A jornalista ressalta que a adaptação ajudou a recolocar a indústria brasileira em “um lugar de excelência, com salas cheias”. “Era um momento de reflorescer do cinema nacional”, destaca.

Lino propõe uma reflexão sobre a a escolha de Suassuna de utilizar a comédia para retratar o sertão nordestino. “Eu acho que a grande surpresa para quem não conhecia a obra foi essa visão cômica, satírica, dos relacionamentos no Nordeste. A gente vinha de uma tradição que começa até antes do cinema novo, mas que se aprofunda nele, de enxergar o Nordeste como nosso terreno mais desigual”, salienta o cineasta.

Simone concorda que esse aspecto foi trabalhado de forma rebuscada tanto pelo autor da peça quando pelo diretor e roteirista do fime. “As pessoas não percebem que estão rindo de uma diferença social. Tem um teor de crítica sem ser explícito, como era no cinema novo. E acho que a eficiência dele está nisso também, o filme entra ali na sua cabeça sem você nem perceber”.

Dos cinemas para a TV Em 2023, os fãs de Chicó, João Grilo, Rosinha, Dora e outros personagens inesquecíveis de O Auto da Compadecida receberam a notícia que o clássico ganharia uma sequência “25 anos depois”, como ressaltou Selton Melo ao fazer o anúncio. O filme será dirigido por Guel Arraes e Flávia Lacerda, com produção da Conspiração e H2O Films.
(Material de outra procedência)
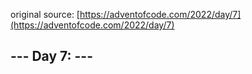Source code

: original source: [https://adventofcode.com/2022/day/7](https://adventofcode.com/2022/day/7)
## --- Day 7:  ---
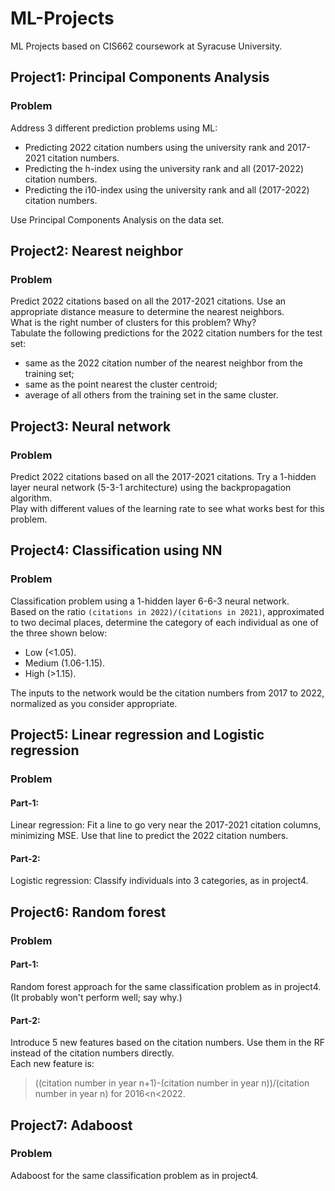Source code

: # ML-Projects
ML Projects based on CIS662 coursework at Syracuse University.

## Project1: Principal Components Analysis
### Problem
Address 3 different prediction problems using ML:

* Predicting 2022 citation numbers using the university rank and 2017-2021 citation numbers.
* Predicting the h-index using the university rank and all (2017-2022) citation numbers.
* Predicting the i10-index using the university rank and all (2017-2022) citation numbers.

Use Principal Components Analysis on the data set.

## Project2: Nearest neighbor
### Problem
Predict 2022 citations based on all the 2017-2021 citations. Use an appropriate distance measure to determine the nearest neighbors.  
What is the right number of clusters for this problem? Why?  
Tabulate the following predictions for the 2022 citation numbers for the test set:
* same as the 2022 citation number of the nearest neighbor from the training set;
* same as the point nearest the cluster centroid;
* average of all others from the training set in the same cluster.

## Project3: Neural network
### Problem
Predict 2022 citations based on all the 2017-2021 citations. Try a 1-hidden layer neural network (5-3-1 architecture) using the backpropagation algorithm.  
Play with different values of the learning rate to see what works best for this problem.

## Project4: Classification using NN
### Problem
Classification problem using a 1-hidden layer 6-6-3 neural network.  
Based on the ratio `(citations in 2022)/(citations in 2021)`, approximated to two decimal places, determine the category of each individual as one of the three shown below:
* Low (<1.05).
* Medium (1.06-1.15).
* High (>1.15).

The inputs to the network would be the citation numbers from 2017 to 2022, normalized as you consider appropriate.

## Project5: Linear regression and Logistic regression
### Problem
#### Part-1:
Linear regression: Fit a line to go very near the 2017-2021 citation columns, minimizing MSE. Use that line to predict the 2022 citation numbers.  
#### Part-2:
Logistic regression: Classify individuals into 3 categories, as in project4.

## Project6: Random forest
### Problem
#### Part-1:
Random forest approach for the same classification problem as in project4. (It probably won't perform well; say why.)
#### Part-2:
Introduce 5 new features based on the citation numbers. Use them in the RF instead of the citation numbers directly.  
Each new feature is:
> ((citation number in year n+1)-(citation number in year n))/(citation number in year n) for 2016<n<2022.

## Project7: Adaboost
### Problem
Adaboost for the same classification problem as in project4.

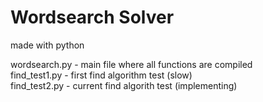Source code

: # Wordsearch Solver

made with python  
  
wordsearch.py - main file where all functions are compiled  
find_test1.py - first find algorithm test (slow)  
find_test2.py - current find algorith test (implementing)  
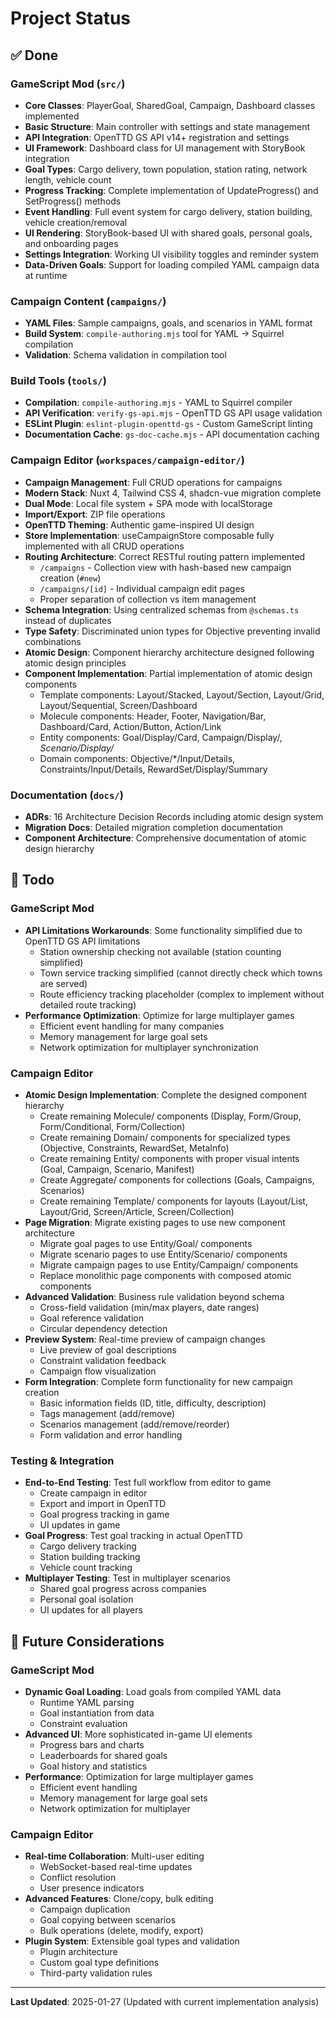 # Project Status

## ✅ Done

### GameScript Mod (`src/`)

- **Core Classes**: PlayerGoal, SharedGoal, Campaign, Dashboard classes implemented
- **Basic Structure**: Main controller with settings and state management
- **API Integration**: OpenTTD GS API v14+ registration and settings
- **UI Framework**: Dashboard class for UI management with StoryBook integration
- **Goal Types**: Cargo delivery, town population, station rating, network length, vehicle count
- **Progress Tracking**: Complete implementation of UpdateProgress() and SetProgress() methods
- **Event Handling**: Full event system for cargo delivery, station building, vehicle creation/removal
- **UI Rendering**: StoryBook-based UI with shared goals, personal goals, and onboarding pages
- **Settings Integration**: Working UI visibility toggles and reminder system
- **Data-Driven Goals**: Support for loading compiled YAML campaign data at runtime

### Campaign Content (`campaigns/`)

- **YAML Files**: Sample campaigns, goals, and scenarios in YAML format
- **Build System**: `compile-authoring.mjs` tool for YAML → Squirrel compilation
- **Validation**: Schema validation in compilation tool

### Build Tools (`tools/`)

- **Compilation**: `compile-authoring.mjs` - YAML to Squirrel compiler
- **API Verification**: `verify-gs-api.mjs` - OpenTTD GS API usage validation
- **ESLint Plugin**: `eslint-plugin-openttd-gs` - Custom GameScript linting
- **Documentation Cache**: `gs-doc-cache.mjs` - API documentation caching

### Campaign Editor (`workspaces/campaign-editor/`)

- **Campaign Management**: Full CRUD operations for campaigns
- **Modern Stack**: Nuxt 4, Tailwind CSS 4, shadcn-vue migration complete
- **Dual Mode**: Local file system + SPA mode with localStorage
- **Import/Export**: ZIP file operations
- **OpenTTD Theming**: Authentic game-inspired UI design
- **Store Implementation**: useCampaignStore composable fully implemented with all CRUD operations
- **Routing Architecture**: Correct RESTful routing pattern implemented
  - `/campaigns` - Collection view with hash-based new campaign creation (`#new`)
  - `/campaigns/[id]` - Individual campaign edit pages
  - Proper separation of collection vs item management
- **Schema Integration**: Using centralized schemas from `@schemas.ts` instead of duplicates
- **Type Safety**: Discriminated union types for Objective preventing invalid combinations
- **Atomic Design**: Component hierarchy architecture designed following atomic design principles
- **Component Implementation**: Partial implementation of atomic design components
  - Template components: Layout/Stacked, Layout/Section, Layout/Grid, Layout/Sequential, Screen/Dashboard
  - Molecule components: Header, Footer, Navigation/Bar, Dashboard/Card, Action/Button, Action/Link
  - Entity components: Goal/Display/Card, Campaign/Display/*, Scenario/Display/*
  - Domain components: Objective/*/Input/Details, Constraints/Input/Details, RewardSet/Display/Summary

### Documentation (`docs/`)

- **ADRs**: 16 Architecture Decision Records including atomic design system
- **Migration Docs**: Detailed migration completion documentation
- **Component Architecture**: Comprehensive documentation of atomic design hierarchy

## 🚧 Todo

### GameScript Mod

- **API Limitations Workarounds**: Some functionality simplified due to OpenTTD GS API limitations
  - Station ownership checking not available (station counting simplified)
  - Town service tracking simplified (cannot directly check which towns are served)
  - Route efficiency tracking placeholder (complex to implement without detailed route tracking)
- **Performance Optimization**: Optimize for large multiplayer games
  - Efficient event handling for many companies
  - Memory management for large goal sets
  - Network optimization for multiplayer synchronization

### Campaign Editor

- **Atomic Design Implementation**: Complete the designed component hierarchy
  - Create remaining Molecule/ components (Display, Form/Group, Form/Conditional, Form/Collection)
  - Create remaining Domain/ components for specialized types (Objective, Constraints, RewardSet, MetaInfo)
  - Create remaining Entity/ components with proper visual intents (Goal, Campaign, Scenario, Manifest)
  - Create Aggregate/ components for collections (Goals, Campaigns, Scenarios)
  - Create remaining Template/ components for layouts (Layout/List, Layout/Grid, Screen/Article, Screen/Collection)
- **Page Migration**: Migrate existing pages to use new component architecture
  - Migrate goal pages to use Entity/Goal/ components
  - Migrate scenario pages to use Entity/Scenario/ components
  - Migrate campaign pages to use Entity/Campaign/ components
  - Replace monolithic page components with composed atomic components
- **Advanced Validation**: Business rule validation beyond schema
  - Cross-field validation (min/max players, date ranges)
  - Goal reference validation
  - Circular dependency detection
- **Preview System**: Real-time preview of campaign changes
  - Live preview of goal descriptions
  - Constraint validation feedback
  - Campaign flow visualization
- **Form Integration**: Complete form functionality for new campaign creation
  - Basic information fields (ID, title, difficulty, description)
  - Tags management (add/remove)
  - Scenarios management (add/remove/reorder)
  - Form validation and error handling

### Testing & Integration

- **End-to-End Testing**: Test full workflow from editor to game
  - Create campaign in editor
  - Export and import in OpenTTD
  - Goal progress tracking in game
  - UI updates in game
- **Goal Progress**: Test goal tracking in actual OpenTTD
  - Cargo delivery tracking
  - Station building tracking
  - Vehicle count tracking
- **Multiplayer Testing**: Test in multiplayer scenarios
  - Shared goal progress across companies
  - Personal goal isolation
  - UI updates for all players

## 💭 Future Considerations

### GameScript Mod

- **Dynamic Goal Loading**: Load goals from compiled YAML data
  - Runtime YAML parsing
  - Goal instantiation from data
  - Constraint evaluation
- **Advanced UI**: More sophisticated in-game UI elements
  - Progress bars and charts
  - Leaderboards for shared goals
  - Goal history and statistics
- **Performance**: Optimization for large multiplayer games
  - Efficient event handling
  - Memory management for large goal sets
  - Network optimization for multiplayer

### Campaign Editor

- **Real-time Collaboration**: Multi-user editing
  - WebSocket-based real-time updates
  - Conflict resolution
  - User presence indicators
- **Advanced Features**: Clone/copy, bulk editing
  - Campaign duplication
  - Goal copying between scenarios
  - Bulk operations (delete, modify, export)
- **Plugin System**: Extensible goal types and validation
  - Plugin architecture
  - Custom goal type definitions
  - Third-party validation rules

---

**Last Updated**: 2025-01-27 (Updated with current implementation analysis)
Assim como o filme original, a sequência de O Auto da Compadecida terá seu formato compartilhado com a TV como série, que já em produção. A diferença é que, desta vez, a produção chega primeiro aos cinemas.

No podcast Cinema Brasileiro, Lino ressalta as particularidades das estéticas do cinema e da televisão. “Tenho lido alguns artigos da época e o filme é uma unanimidade. Mas para não parecer perfeito, as pessoas mencionam essa estética mais televisa, de muita luz, um diálogo mais em plano contraplano”, pontua.

Simone avalia que essa distinção de linguagem praticamente não existe mais e revela algumas novidades da série. “O Jorge Portado, que é um grande parceiro do Guel Arraes, escreveu um episódio da série de TV, que é uma espécie de um flashback e não vai estar no filme”, adianta.